The show’s finale is the “Motorcycle Transposition” performed by Brett. It started with the appearance of a girl in a motorcycle exhaust-themed crystal box illusion. Brett and the girl then sit on a Harley that is hoisted up in the air high above the stage. The cage, the bike is in, opens to reveal the vanish and Brett reappears with the Harley from a stage right door off stage, in front of the audience.
It is technically a strong visual illusion to close the show due to the scale and raising of the Harley in the air but I think the constraints of the venue affected the smoothness and effectiveness of the illusion. Also, in the middle of the act, dancers flock to the lead guitarist of the band who suddenly pulls focus from the stage with a random guitar solo. You can see it in the photo below. This did not add to the illusion but in fact detracted from it.
The show ended with the entire cast back on stage for the curtain call. In both shows I went to, some parts of the audience gave the show a standing ovation. I think most enjoyed the show but know many felt it was a bit long.

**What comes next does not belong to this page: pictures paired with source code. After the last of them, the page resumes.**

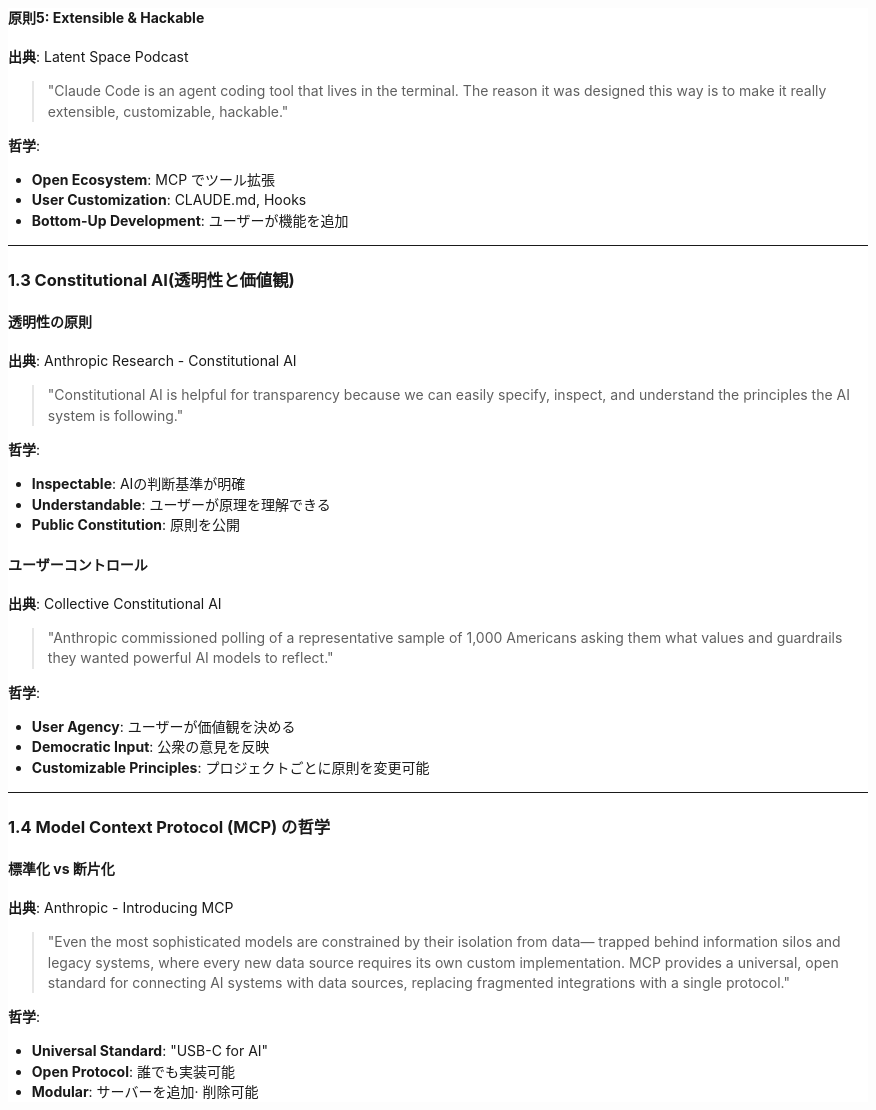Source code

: 
#### **原則5: Extensible & Hackable**
**出典**: Latent Space Podcast

> "Claude Code is an agent coding tool that lives in the terminal.
>  The reason it was designed this way is to make it really extensible,
>  customizable, hackable."

**哲学**:
- **Open Ecosystem**: MCP でツール拡張
- **User Customization**: CLAUDE.md, Hooks
- **Bottom-Up Development**: ユーザーが機能を追加

---

### 1.3 Constitutional AI(透明性と価値観)

#### **透明性の原則**
**出典**: Anthropic Research - Constitutional AI

> "Constitutional AI is helpful for transparency because we can easily
>  specify, inspect, and understand the principles the AI system is following."

**哲学**:
- **Inspectable**: AIの判断基準が明確
- **Understandable**: ユーザーが原理を理解できる
- **Public Constitution**: 原則を公開

#### **ユーザーコントロール**
**出典**: Collective Constitutional AI

> "Anthropic commissioned polling of a representative sample of 1,000 Americans
>  asking them what values and guardrails they wanted powerful AI models to reflect."

**哲学**:
- **User Agency**: ユーザーが価値観を決める
- **Democratic Input**: 公衆の意見を反映
- **Customizable Principles**: プロジェクトごとに原則を変更可能

---

### 1.4 Model Context Protocol (MCP) の哲学

#### **標準化 vs 断片化**
**出典**: Anthropic - Introducing MCP

> "Even the most sophisticated models are constrained by their isolation from data—
>  trapped behind information silos and legacy systems,
>  where every new data source requires its own custom implementation.
>  MCP provides a universal, open standard for connecting AI systems with data sources,
>  replacing fragmented integrations with a single protocol."

**哲学**:
- **Universal Standard**: "USB-C for AI"
- **Open Protocol**: 誰でも実装可能
- **Modular**: サーバーを追加· 削除可能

I think if they took out some of the filler materials, took out the intermission and produced the show as a tight 90-minutes, it would be perfect. However, I’m sure the producers had a time commitment to fulfill and I have no doubt the Sydney run with the original 7-member cast was a very strong show. Ning & I are also privy to quite a bit of the backstage issues with the show (as with any show) plus we personally know how challenging it is to put up a show of this scale.
After the show, Ning, Ade & I were invited backstage and met up with the cast and MBS backstage crew. We had spent time with all the illusionists over the 3 weeks that they were here, whether it was over meals or drinks.
Congrats to the show for an awesome run and I hope their plans to continue the run in other countries continue. Although, at this point, the cast have all returned to their home countries.